How could you move 87-year-old Myra who lives in Sirius with the best view of the harbour that she cannot see as she is blind? Myra made eight dozen scones for the picnic and made her way down pushing her walker to deliver them to the Community Centre which looks out on the Village Green on Argyle Place. Myra is bright, dignified and very determined not to move out of the area. She is living in a building that was purpose built for housing in far more enlightened times. Its architect was Tao Gofers.
What frustrates Myra, who depends upon marked crossings to cross the road, are the constant road works and bridge cleaning signs that divert pedestrians as she walks down the road and the inability of the people on patrol to understand that they have blocked her path.

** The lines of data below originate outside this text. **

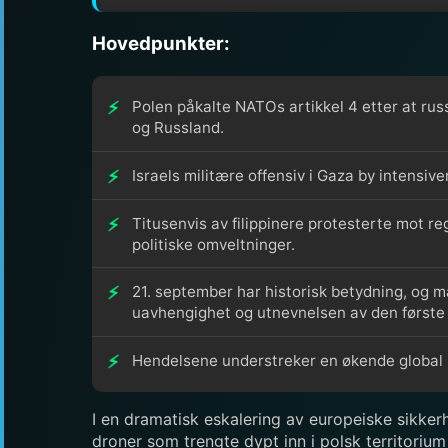
Hovedpunkter:
Polen påkalte NATOs artikkel 4 etter at rus
og Russland.
Israels militære offensiv i Gaza by intensiv
Titusenvis av filippinere protesterte mot r
politiske omveltninger.
21. september har historisk betydning, og m
uavhengighet og utnevnelsen av den første
Hendelsene understreker en økende global us
I en dramatisk eskalering av europeiske sikkerh
droner som trengte dypt inn i polsk territori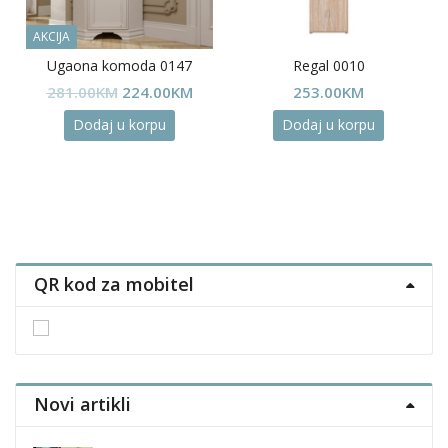
AKCIJA
Ugaona komoda 0147
Regal 0010
Original
Current
281.00
KM
224.00
KM
253.00
KM
price
price
Dodaj u korpu
Dodaj u korpu
was:
is:
281.00KM.
224.00KM.
uct
ple
nts.
QR kod za mobitel
ons
en
Novi artikli
uct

Another amazing local character is Ron Jennings, who has been called the unofficial Mayor of Millers Point. Ron sought donations from local businesses, who gave some amazing prizes for a grand raffle for the picnic day. Ron, now 84, has lived in the area since the 1980s. He first resided in the Sailors Home (now Sailors Thai) in George Street, The Rocks, and then moved to Sirius. Ron is well known locally as he is not one to stay indoors and is often seen walking the streets of Millers Point with his cap pulled down over his face. Residents like Ron and Myra make good use of the local Community Centre where they can have a hot meal for lunch and catch up on local news. The local doctor also operates out of the same building.
Another neighbour is Geraldine who raised her family in Lower Fort Street, Dawes Point. There is a style about Geraldine that makes people admire her, but we dare not ask her age. I don’t think she would disclose it anyway. Geraldine does not want to leave the area and is politely firm about her wishes. New people (“blow-ins”) always refer to Geraldine as the well-dressed lady with short dark hair who catches the community bus to go shopping in Broadway. Support services by providers who are known to our local elderly citizens are important in keeping them independent and well. Geraldine is a member of the congregation of St Brigid’s Church, which is in Kent Street around the corner from the Community Centre. St Brigid’s provided lunches and afternoon teas throughout the day for the Millers Point Picnic.
The day was filled with people enjoying the music, dancing, mural-making, stalls selling books, second-hand clothes and household items. In the grand tradition of gathering support for the cause, there were important issues to be discussed at Quentin Dempster’s Q&A Session in the Abraham Mott Hall – petitions to be signed, and “No Surrender” t-shirts and badges to be purchased. The community was able to experience the support of those who came to sign petitions and register their support on Facebook, on www.millerspointcommunity.com.au.
Communities are made of people. Millers Point is a community that has strong historical ties to the area, plus the “blow-ins”, the newer residents who do not want to live in a heritage toy-town devoid of neighbours who hold the social history of the area.